Let $$\vec{a} = \hat{i} + \hat{j} + \hat{k}$$, $$\vec{b} = 3\hat{i} + 2\hat{j} - \hat{k}$$, $$\vec{c} = \lambda\hat{j} + \mu\hat{k}$$ and $$\hat{d}$$ be a unit vector such that $$\vec{a} \times \hat{d} = \vec{b} \times \hat{d}$$ and $$\vec{c} \cdot \hat{d} = 1$$. If $$\vec{c}$$ is perpendicular to $$\vec{a}$$, then $$|3\lambda\hat{d} + \mu\vec{c}|^2$$ is equal to __________.

Given
$$\vec{a}= \hat{i}+ \hat{j}+ \hat{k},\; \vec{b}=3\hat{i}+2\hat{j}-\hat{k},\; \vec{c}= \lambda\hat{j}+ \mu\hat{k},\; \hat{d}\; \text{(unit)}$$
with the conditions
$$\vec{a}\times\hat{d}=\vec{b}\times\hat{d},\qquad \vec{c}\cdot\hat{d}=1,\qquad \vec{c}\perp\vec{a}.$$

Step 1: Relating $$\vec{a}$$ and $$\vec{b}$$ to $$\hat{d}$$
The identity $$\vec{u}\times\hat{d}=\vec{v}\times\hat{d}\;\Longrightarrow\;(\vec{u}-\vec{v})\times\hat{d}= \vec{0}$$ means $$\vec{u}-\vec{v}$$ is parallel to $$\hat{d}$$.
Thus $$\bigl(\vec{a}-\vec{b}\bigr)\times\hat{d}= \vec{0}\;\Longrightarrow\;\vec{a}-\vec{b}=t\hat{d}\;$$ for some scalar $$t$$.

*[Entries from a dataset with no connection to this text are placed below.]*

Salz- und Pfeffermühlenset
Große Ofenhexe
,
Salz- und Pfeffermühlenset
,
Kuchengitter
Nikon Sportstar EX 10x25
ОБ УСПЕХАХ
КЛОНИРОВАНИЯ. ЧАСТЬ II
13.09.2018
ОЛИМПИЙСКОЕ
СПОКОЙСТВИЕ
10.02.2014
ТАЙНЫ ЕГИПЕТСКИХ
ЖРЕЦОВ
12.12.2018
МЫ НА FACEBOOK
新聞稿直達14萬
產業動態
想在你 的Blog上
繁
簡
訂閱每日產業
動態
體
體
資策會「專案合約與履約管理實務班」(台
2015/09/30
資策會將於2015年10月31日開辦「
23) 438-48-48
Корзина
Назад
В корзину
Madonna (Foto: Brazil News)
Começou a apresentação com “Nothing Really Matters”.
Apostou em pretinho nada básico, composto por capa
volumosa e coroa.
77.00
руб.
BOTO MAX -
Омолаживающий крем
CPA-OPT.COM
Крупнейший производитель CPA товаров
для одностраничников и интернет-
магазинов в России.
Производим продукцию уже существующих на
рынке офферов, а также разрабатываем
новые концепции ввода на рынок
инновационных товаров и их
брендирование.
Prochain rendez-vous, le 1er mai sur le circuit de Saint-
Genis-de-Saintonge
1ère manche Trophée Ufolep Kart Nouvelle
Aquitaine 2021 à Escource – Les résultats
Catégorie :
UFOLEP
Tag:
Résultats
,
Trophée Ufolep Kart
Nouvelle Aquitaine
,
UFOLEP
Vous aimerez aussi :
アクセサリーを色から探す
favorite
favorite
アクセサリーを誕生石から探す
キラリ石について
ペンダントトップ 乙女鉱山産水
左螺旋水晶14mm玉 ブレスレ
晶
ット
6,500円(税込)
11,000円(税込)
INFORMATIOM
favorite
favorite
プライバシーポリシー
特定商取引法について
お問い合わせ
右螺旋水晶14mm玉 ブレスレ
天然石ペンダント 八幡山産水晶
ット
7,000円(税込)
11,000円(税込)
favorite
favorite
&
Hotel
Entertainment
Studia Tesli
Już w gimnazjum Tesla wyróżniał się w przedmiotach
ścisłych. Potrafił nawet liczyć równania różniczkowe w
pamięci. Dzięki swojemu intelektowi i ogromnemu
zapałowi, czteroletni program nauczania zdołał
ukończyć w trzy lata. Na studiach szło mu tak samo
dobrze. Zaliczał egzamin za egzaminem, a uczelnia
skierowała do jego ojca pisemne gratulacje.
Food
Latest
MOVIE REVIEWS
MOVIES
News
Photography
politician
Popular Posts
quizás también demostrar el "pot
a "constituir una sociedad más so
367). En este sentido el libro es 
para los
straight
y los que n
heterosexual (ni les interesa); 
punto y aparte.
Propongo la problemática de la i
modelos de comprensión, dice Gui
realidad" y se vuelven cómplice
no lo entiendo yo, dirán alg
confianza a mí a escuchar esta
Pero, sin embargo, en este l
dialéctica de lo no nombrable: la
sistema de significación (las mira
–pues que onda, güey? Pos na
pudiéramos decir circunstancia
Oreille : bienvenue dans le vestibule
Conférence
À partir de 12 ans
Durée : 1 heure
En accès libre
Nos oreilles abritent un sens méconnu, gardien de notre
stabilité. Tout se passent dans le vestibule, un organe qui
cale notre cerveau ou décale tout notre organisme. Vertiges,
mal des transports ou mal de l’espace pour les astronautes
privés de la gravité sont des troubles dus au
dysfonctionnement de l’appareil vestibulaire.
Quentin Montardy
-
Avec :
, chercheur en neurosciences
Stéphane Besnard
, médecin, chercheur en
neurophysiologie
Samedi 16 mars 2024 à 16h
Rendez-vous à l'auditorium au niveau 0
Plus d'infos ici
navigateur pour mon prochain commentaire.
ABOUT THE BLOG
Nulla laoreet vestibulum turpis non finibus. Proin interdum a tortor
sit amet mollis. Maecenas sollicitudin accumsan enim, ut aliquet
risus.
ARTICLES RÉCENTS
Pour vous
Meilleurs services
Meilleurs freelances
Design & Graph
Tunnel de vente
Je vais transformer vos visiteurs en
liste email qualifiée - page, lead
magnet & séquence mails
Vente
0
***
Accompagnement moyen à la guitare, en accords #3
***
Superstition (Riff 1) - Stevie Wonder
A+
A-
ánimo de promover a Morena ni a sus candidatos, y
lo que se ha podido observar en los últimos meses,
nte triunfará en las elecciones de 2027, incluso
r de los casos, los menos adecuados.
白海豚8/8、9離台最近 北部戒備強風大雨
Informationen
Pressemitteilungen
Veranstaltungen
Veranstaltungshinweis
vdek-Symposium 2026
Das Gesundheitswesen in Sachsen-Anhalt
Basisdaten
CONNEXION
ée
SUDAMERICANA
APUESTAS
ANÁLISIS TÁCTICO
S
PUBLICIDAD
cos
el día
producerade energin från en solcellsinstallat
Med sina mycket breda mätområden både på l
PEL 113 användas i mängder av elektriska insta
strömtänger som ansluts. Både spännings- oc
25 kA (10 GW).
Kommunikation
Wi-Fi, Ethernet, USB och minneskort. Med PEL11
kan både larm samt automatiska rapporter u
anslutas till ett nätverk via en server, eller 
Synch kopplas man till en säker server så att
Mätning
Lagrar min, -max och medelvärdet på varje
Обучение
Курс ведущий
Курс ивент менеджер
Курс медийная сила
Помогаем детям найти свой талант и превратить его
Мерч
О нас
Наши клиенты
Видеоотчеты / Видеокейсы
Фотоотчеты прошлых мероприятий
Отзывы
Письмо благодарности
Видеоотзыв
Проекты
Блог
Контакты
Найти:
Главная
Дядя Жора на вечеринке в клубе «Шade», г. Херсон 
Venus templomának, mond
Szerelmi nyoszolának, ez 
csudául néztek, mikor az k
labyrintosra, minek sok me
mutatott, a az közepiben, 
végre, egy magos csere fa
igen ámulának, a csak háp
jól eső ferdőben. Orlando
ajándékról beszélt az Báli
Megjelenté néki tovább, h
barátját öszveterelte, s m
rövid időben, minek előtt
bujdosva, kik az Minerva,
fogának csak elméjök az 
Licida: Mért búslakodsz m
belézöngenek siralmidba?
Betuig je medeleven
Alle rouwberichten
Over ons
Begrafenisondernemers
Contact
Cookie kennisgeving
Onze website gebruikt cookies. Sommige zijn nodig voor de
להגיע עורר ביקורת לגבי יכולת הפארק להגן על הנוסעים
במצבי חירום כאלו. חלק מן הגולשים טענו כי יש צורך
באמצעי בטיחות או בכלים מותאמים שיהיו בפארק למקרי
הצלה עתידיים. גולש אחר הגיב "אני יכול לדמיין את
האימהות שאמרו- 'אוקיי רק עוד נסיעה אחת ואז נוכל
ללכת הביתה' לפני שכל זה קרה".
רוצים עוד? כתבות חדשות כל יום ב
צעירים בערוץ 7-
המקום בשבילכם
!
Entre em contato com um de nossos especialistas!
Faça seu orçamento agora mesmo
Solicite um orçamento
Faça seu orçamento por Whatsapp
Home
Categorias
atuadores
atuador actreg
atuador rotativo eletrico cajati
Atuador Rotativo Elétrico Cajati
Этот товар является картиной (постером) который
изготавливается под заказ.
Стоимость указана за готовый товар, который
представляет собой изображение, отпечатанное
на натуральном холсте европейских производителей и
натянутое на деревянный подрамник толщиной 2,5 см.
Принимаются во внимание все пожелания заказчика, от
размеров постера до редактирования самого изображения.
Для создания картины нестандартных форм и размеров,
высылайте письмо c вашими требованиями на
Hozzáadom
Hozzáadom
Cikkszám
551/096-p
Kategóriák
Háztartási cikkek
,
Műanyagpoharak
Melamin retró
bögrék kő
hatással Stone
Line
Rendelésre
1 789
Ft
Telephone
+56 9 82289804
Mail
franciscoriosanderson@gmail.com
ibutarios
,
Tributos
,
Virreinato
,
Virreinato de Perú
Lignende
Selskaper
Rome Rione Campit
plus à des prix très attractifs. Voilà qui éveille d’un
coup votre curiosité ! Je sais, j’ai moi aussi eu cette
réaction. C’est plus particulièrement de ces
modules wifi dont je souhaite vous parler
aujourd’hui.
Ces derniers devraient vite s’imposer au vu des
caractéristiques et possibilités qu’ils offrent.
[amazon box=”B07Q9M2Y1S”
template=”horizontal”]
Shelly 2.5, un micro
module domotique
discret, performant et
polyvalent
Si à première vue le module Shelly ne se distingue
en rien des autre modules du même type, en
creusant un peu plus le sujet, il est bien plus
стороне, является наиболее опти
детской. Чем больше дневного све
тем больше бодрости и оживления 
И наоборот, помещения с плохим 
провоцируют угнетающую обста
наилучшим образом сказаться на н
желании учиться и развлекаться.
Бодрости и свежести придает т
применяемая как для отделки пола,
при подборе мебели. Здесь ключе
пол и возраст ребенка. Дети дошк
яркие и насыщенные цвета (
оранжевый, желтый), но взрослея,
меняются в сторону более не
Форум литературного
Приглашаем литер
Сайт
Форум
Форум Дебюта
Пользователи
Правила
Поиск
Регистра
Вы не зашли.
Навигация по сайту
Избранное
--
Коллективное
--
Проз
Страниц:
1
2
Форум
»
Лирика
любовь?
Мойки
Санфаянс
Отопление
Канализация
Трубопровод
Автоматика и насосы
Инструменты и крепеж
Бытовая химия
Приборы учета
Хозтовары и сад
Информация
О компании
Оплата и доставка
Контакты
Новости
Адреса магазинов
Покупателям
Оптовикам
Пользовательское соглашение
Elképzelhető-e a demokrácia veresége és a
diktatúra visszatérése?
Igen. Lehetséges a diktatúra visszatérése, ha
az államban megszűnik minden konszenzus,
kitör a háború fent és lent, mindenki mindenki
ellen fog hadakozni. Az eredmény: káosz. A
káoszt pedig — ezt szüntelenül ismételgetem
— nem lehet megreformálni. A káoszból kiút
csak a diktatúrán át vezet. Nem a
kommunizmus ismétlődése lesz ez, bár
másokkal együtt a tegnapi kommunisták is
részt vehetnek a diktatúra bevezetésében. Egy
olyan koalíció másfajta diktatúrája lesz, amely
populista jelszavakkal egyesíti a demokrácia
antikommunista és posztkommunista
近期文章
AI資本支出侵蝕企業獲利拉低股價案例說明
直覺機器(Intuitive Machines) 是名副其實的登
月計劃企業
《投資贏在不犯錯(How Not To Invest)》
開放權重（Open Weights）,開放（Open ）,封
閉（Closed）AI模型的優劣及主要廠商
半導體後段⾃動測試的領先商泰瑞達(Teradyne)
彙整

Compute $$\vec{a}-\vec{b}$$:
$$\vec{a}-\vec{b}=(1-3)\hat{i}+(1-2)\hat{j}+(1-(-1))\hat{k}=-2\hat{i}-\hat{j}+2\hat{k}.$$

The magnitude of this vector is
$$\lvert\vec{a}-\vec{b}\rvert=\sqrt{(-2)^2+(-1)^2+2^2}=3.$$

Therefore the required unit vector is
$$\hat{d}=s\,\frac{-2\hat{i}-\hat{j}+2\hat{k}}{3},\qquad s=\pm1.$$
Explicitly
$$\hat{d}=s\Bigl(-\tfrac23\,\hat{i}-\tfrac13\,\hat{j}+\tfrac23\,\hat{k}\Bigr).$$

Step 2: Using $$\vec{c}\cdot\hat{d}=1$$
With $$\vec{c}=(0,\lambda,\mu)$$, dot product gives
$$\vec{c}\cdot\hat{d}=s\Bigl(-\tfrac{\lambda}{3}+\tfrac{2\mu}{3}\Bigr)=1$$
$$\Longrightarrow\;s(-\lambda+2\mu)=3\;.$$ $$-(1)$$

Step 3: Using $$\vec{c}\perp\vec{a}$$
Orthogonality with $$\vec{a}=(1,1,1)$$ yields
$$\vec{a}\cdot\vec{c}=0\;\Longrightarrow\;\lambda+\mu=0\;\Longrightarrow\;\mu=-\lambda.$$ $$-(2)$$

Step 4: Determining $$\lambda,\mu$$
Substituting $$\mu=-\lambda$$ from $$(2)$$ into $$(1)$$:
$$s(-\lambda+2(-\lambda))=s(-3\lambda)=3\;\Longrightarrow\;\lambda=-\frac{1}{s},\qquad \mu=-\lambda=\frac{1}{s}.$$

Hence
For $$s=1:\; \lambda=-1,\;\mu=1,\;\hat{d}=(-\tfrac23,-\tfrac13,\tfrac23).$$
For $$s=-1:\;\lambda=1,\;\mu=-1,\;\hat{d}=(\tfrac23,\tfrac13,-\tfrac23).$$

Step 5: Evaluating $$\bigl|\,3\lambda\hat{d}+\mu\vec{c}\bigr|^2$$
Take the case $$s=1$$ (the other choice will give the same result).
Here $$\lambda=-1,\;\mu=1$$ and
$$3\lambda\hat{d}=3(-1)\Bigl(-\tfrac23,-\tfrac13,\tfrac23\Bigr)=(2,1,-2),$$
$$\mu\vec{c}=1\,(0,-1,1)=(0,-1,1).$$

Therefore
$$3\lambda\hat{d}+\mu\vec{c}=(2,1,-2)+(0,-1,1)=(2,0,-1).$$

The square of its magnitude is
$$\lvert(2,0,-1)\rvert^{2}=2^{2}+0^{2}+(-1)^{2}=4+1=5.$$

Repeating with $$s=-1$$ also produces the vector $$(2,0,-1)$$, confirming the result is independent of the sign choice.

Final Answer:
$$\bigl|\,3\lambda\hat{d}+\mu\vec{c}\bigr|^{2}=5.$$